## Data for this task:
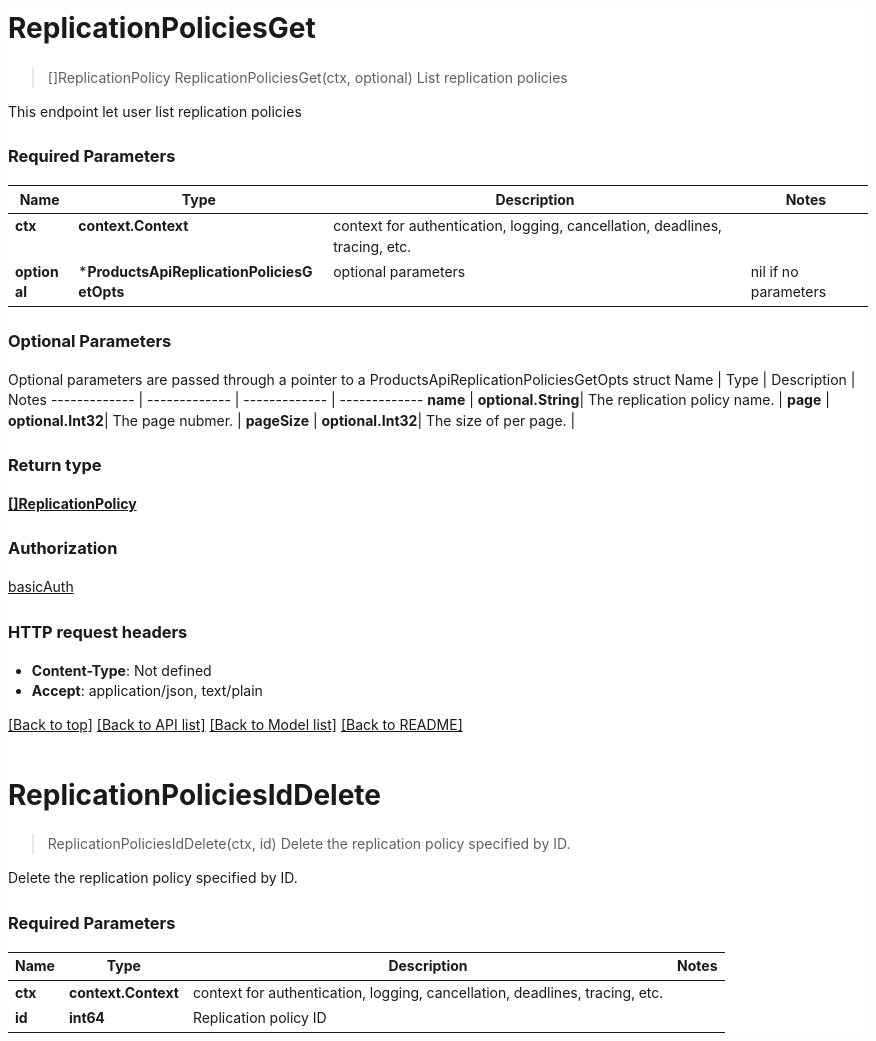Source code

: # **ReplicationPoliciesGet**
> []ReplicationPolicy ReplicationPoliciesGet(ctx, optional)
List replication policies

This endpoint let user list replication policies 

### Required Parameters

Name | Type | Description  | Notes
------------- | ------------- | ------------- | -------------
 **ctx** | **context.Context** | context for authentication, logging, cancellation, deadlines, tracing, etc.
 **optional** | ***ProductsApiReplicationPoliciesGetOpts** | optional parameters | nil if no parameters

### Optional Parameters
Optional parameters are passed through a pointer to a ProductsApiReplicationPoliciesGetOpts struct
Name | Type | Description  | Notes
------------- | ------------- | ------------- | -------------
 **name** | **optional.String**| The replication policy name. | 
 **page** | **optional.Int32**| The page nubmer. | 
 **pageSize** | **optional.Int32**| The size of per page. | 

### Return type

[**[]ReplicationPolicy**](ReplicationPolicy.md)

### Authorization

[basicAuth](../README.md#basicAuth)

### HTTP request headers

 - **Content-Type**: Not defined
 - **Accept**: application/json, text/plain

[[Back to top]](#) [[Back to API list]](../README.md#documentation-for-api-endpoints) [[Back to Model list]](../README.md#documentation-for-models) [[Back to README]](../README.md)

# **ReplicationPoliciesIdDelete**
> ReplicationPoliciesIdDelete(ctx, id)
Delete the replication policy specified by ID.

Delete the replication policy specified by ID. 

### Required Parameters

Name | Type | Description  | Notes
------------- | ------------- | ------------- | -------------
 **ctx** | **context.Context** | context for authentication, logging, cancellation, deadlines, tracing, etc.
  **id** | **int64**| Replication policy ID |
...
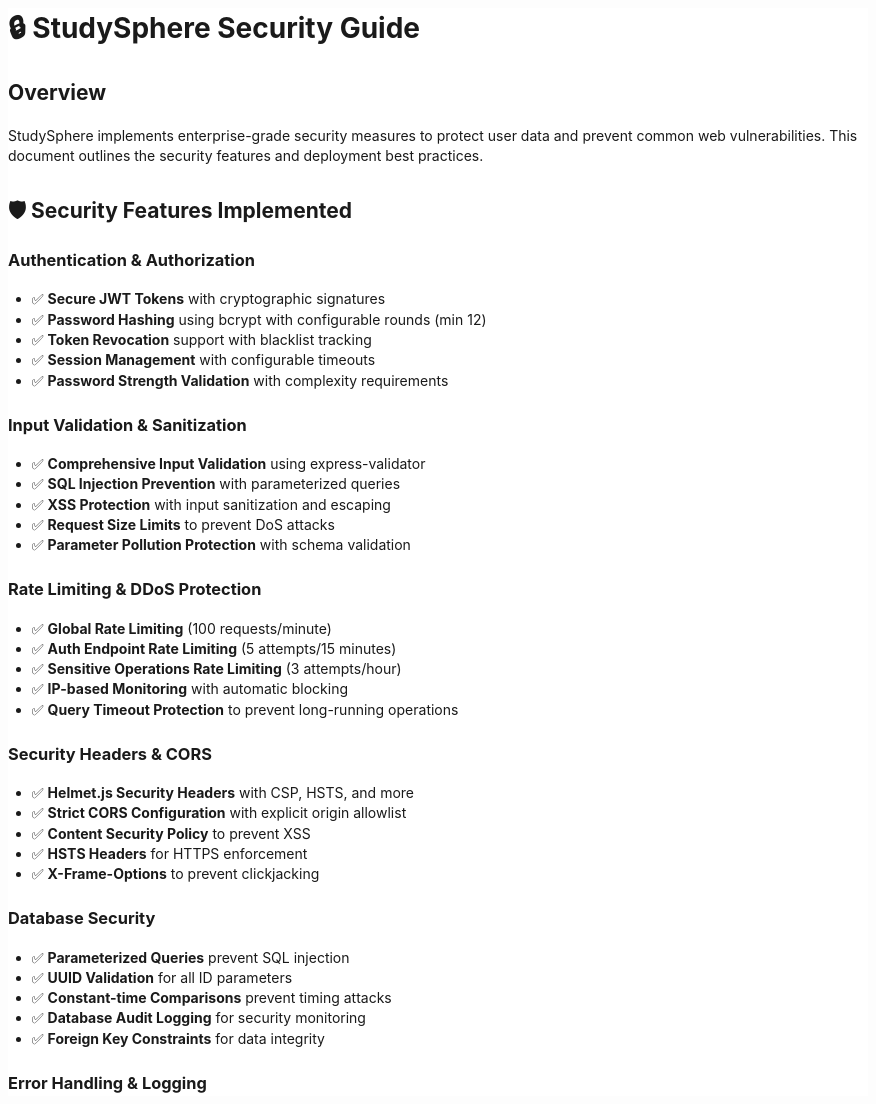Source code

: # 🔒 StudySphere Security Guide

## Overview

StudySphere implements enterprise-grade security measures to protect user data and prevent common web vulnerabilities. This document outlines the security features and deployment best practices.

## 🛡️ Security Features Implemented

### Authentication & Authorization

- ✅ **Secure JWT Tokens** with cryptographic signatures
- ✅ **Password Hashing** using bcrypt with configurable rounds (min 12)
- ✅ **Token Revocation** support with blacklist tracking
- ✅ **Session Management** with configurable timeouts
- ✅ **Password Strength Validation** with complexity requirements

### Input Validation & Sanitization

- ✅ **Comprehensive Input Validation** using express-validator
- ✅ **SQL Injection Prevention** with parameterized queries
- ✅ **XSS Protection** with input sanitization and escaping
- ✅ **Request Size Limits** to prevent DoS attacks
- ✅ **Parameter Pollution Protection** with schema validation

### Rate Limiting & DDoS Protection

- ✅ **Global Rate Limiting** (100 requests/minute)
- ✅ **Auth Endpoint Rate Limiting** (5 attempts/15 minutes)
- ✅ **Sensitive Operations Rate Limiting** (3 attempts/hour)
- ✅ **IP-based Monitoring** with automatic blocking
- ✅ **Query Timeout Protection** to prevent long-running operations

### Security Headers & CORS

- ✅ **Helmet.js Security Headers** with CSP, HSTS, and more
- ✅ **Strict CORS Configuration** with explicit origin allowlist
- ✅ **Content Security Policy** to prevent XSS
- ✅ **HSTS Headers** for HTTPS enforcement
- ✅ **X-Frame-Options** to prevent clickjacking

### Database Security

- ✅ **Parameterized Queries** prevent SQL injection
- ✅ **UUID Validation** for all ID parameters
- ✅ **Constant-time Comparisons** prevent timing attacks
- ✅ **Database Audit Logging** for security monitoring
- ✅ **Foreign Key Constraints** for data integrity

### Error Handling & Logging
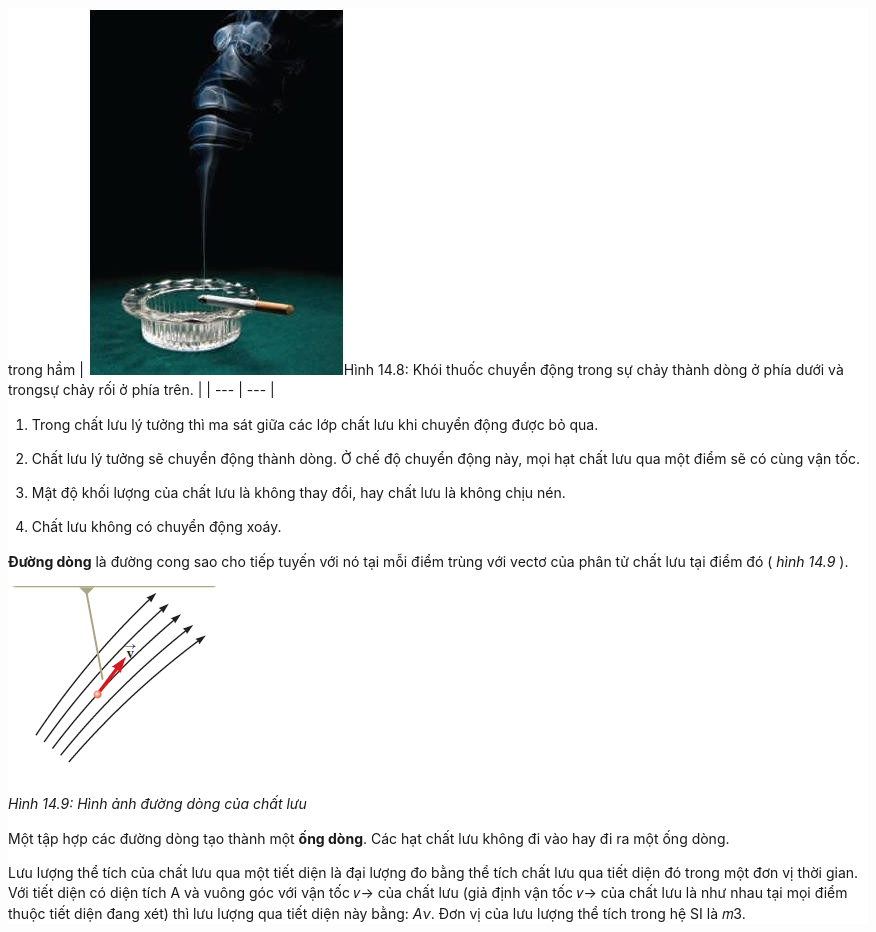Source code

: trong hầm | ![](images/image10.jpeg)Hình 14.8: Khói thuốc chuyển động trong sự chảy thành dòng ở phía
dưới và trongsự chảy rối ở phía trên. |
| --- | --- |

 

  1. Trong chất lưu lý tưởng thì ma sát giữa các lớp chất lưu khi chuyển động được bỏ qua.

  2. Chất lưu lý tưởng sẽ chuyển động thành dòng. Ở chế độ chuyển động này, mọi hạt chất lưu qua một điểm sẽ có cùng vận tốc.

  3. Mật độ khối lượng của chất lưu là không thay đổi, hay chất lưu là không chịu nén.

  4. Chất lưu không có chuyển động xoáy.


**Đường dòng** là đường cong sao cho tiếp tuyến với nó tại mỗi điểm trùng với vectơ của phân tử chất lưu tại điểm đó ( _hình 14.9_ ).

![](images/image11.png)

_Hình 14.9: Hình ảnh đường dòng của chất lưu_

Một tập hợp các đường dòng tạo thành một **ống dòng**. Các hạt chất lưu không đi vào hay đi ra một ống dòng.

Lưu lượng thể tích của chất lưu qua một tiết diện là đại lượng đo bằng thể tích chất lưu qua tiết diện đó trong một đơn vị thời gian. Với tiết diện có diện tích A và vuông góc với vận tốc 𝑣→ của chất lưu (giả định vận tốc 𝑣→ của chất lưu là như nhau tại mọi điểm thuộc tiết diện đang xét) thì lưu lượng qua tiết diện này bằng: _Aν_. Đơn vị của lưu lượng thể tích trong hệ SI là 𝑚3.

## Exercise description:
The answer is the lines above from the one with "### Input Validation & Sanitization" to the one with "của chất lưu_", set down exactly, with no pictures.

## Your solution:
### Input Validation & Sanitization

- ✅ **Comprehensive Input Validation** using express-validator
- ✅ **SQL Injection Prevention** with parameterized queries
- ✅ **XSS Protection** with input sanitization and escaping
- ✅ **Request Size Limits** to prevent DoS attacks
- ✅ **Parameter Pollution Protection** with schema validation

### Rate Limiting & DDoS Protection

- ✅ **Global Rate Limiting** (100 requests/minute)
- ✅ **Auth Endpoint Rate Limiting** (5 attempts/15 minutes)
- ✅ **Sensitive Operations Rate Limiting** (3 attempts/hour)
- ✅ **IP-based Monitoring** with automatic blocking
- ✅ **Query Timeout Protection** to prevent long-running operations

### Security Headers & CORS

- ✅ **Helmet.js Security Headers** with CSP, HSTS, and more
- ✅ **Strict CORS Configuration** with explicit origin allowlist
- ✅ **Content Security Policy** to prevent XSS
- ✅ **HSTS Headers** for HTTPS enforcement
- ✅ **X-Frame-Options** to prevent clickjacking

### Database Security

- ✅ **Parameterized Queries** prevent SQL injection
- ✅ **UUID Validation** for all ID parameters
- ✅ **Constant-time Comparisons** prevent timing attacks
- ✅ **Database Audit Logging** for security monitoring
- ✅ **Foreign Key Constraints** for data integrity

### Error Handling & Logging
Source code

: trong hầm | ![](images/image10.jpeg)Hình 14.8: Khói thuốc chuyển động trong sự chảy thành dòng ở phía
dưới và trongsự chảy rối ở phía trên. |
| --- | --- |

 

  1. Trong chất lưu lý tưởng thì ma sát giữa các lớp chất lưu khi chuyển động được bỏ qua.

  2. Chất lưu lý tưởng sẽ chuyển động thành dòng. Ở chế độ chuyển động này, mọi hạt chất lưu qua một điểm sẽ có cùng vận tốc.

  3. Mật độ khối lượng của chất lưu là không thay đổi, hay chất lưu là không chịu nén.

  4. Chất lưu không có chuyển động xoáy.


**Đường dòng** là đường cong sao cho tiếp tuyến với nó tại mỗi điểm trùng với vectơ của phân tử chất lưu tại điểm đó ( _hình 14.9_ ).

![](images/image11.png)

_Hình 14.9: Hình ảnh đường dòng của chất lưu_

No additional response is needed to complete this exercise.